Results obtained in the fourth task were separated depending on the relative vertical positions of the two moving objects. In the Figure 10, 2 targ. dif. stands for 2 targets on different vertical levels and 2 targ. same for 2 targets on the same vertical level. Thus, 2 targ. dif. data are results for two audio signatures with different pitches and 2 targ. same data are results for two audio signatures with similar pitches. Compared to the other tasks, the horizontal error is larger and become similar to the vertical error in the 2 targ. dif. condition. Thus, it appears that despite different pitches in their audio signatures, azimuths corresponding to two objects that are simultaneously sonified by the system are more difficult to discriminate. The horizontal error increases further and become larger than the vertical error in the 2 targ. same condition. As presented in section 3.1.4, this is probably due to audio signatures of moving objects that interfere with each other when objects are placed on the same vertical level.
In this work, we presented a new augmented reality system transforming video information into audio signals. We applied a transcoding method that is specifically designed for the perception of moving objects. By extracting spatial information from the audio signal using numerical methods, we have shown that the combination of this hardware and our method theoretically permits: object localization, orientation and length estimation of trajectories, object growth quantification, and, in some circumstances, moving object separation.
As presented in section 3.2, within a simplified and controlled environment, our system allows human users to estimate object trajectories with a very short training period. The interpretation of more complex stimuli, such as those encountered in an ecological environment, would certainly require a longer learning period and more efficient training methods. Thus, limits to performance with this system in more complex ecological environments remain to be further explored.
Compared to other sonification methods, which use left-to-right scans (thevOICe, EyeMusic), our method offers a constantly updated information stream allowing the user to track the trajectory of moving objects. By extracting moving objects from a static visual background, the audio signal is easier to interpret compared to other systems that would simultaneously transmit the information concerning the moving object and the background (PSVA, TheVibe). As far as we know, this system is the first miniature device easily available, allowing the tracking of a moving object in a complex visual background.

Data:
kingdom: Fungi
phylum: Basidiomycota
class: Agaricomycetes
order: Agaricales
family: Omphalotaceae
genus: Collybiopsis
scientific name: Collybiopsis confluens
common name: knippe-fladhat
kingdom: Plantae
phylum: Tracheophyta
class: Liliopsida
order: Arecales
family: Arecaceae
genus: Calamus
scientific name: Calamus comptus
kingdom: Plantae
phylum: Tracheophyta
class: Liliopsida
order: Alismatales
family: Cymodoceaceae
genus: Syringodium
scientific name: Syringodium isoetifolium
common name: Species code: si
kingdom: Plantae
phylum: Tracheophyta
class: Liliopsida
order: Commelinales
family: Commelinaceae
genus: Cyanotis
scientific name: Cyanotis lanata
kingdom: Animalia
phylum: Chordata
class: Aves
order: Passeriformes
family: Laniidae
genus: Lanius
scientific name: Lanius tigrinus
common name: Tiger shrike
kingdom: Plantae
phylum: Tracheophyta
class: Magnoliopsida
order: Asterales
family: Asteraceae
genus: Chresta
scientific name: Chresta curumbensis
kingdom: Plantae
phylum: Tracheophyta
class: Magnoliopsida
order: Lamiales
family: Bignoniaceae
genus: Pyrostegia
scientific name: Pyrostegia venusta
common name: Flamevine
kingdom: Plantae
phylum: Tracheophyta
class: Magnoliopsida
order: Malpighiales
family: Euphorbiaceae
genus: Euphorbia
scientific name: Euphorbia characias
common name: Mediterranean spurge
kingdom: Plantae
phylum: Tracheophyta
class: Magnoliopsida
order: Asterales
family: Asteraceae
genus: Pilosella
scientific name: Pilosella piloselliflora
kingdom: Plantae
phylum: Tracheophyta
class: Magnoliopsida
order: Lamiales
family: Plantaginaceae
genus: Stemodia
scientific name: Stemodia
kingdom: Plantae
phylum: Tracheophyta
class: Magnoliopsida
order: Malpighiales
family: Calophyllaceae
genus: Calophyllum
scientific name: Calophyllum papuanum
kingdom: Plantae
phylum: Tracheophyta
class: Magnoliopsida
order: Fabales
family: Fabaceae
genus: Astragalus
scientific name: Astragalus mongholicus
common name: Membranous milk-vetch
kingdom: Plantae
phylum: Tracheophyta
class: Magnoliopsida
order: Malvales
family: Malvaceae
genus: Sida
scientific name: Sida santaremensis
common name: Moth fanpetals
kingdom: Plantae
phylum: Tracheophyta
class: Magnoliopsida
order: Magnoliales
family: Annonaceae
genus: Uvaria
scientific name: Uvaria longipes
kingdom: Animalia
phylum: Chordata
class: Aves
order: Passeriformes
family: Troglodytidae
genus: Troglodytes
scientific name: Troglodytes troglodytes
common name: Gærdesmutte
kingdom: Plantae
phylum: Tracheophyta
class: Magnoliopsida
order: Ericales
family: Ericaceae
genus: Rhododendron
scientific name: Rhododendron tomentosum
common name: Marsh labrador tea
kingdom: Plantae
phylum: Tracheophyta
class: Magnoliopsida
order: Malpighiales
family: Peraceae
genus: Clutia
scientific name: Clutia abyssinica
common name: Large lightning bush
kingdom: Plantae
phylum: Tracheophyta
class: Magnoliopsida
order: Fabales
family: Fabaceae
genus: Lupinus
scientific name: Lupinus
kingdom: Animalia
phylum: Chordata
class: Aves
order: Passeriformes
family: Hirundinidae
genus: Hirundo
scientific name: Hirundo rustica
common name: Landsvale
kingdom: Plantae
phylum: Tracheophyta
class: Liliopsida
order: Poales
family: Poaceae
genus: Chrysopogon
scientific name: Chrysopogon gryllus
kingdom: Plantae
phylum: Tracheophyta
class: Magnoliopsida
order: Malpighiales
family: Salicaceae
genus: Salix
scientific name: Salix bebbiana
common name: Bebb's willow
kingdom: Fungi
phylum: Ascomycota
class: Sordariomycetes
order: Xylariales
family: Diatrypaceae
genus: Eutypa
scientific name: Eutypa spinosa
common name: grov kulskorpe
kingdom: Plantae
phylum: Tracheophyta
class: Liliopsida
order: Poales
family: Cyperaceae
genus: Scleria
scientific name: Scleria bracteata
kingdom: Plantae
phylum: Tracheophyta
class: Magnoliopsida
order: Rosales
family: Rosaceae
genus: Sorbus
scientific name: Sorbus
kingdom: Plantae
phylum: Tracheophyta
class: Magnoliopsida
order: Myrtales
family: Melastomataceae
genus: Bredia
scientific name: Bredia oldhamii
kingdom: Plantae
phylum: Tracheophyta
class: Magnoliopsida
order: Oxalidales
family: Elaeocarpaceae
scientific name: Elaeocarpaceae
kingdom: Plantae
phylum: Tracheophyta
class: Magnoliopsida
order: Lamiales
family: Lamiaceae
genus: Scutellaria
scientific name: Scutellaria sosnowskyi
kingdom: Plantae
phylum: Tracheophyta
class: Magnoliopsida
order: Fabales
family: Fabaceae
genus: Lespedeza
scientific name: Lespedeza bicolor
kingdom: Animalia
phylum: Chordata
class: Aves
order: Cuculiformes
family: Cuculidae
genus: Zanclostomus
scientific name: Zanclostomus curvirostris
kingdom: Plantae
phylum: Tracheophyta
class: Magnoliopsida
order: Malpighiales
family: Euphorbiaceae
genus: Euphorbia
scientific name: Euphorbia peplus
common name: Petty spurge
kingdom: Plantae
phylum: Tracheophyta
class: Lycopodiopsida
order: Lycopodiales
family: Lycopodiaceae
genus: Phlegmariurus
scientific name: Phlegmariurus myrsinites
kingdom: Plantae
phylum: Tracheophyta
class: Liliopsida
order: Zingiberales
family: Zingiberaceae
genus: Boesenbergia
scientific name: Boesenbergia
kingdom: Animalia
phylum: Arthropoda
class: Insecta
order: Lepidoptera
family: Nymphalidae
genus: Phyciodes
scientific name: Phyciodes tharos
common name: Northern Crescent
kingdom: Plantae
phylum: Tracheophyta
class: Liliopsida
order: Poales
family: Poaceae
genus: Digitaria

Aim of the task:
Answer these questions using the excerpt about the audio system for moving objects:
1. In the fourth task, what does "2 targ. same" stand for?
2. Which two sonification methods that use left-to-right scans are named?
3. What does the excerpt say interpreting more complex stimuli in an ecological environment would require?

Exercise solution:
1. 2 targets on the same vertical level.
2. thevOICe and EyeMusic.
3. A longer learning period and more efficient training methods.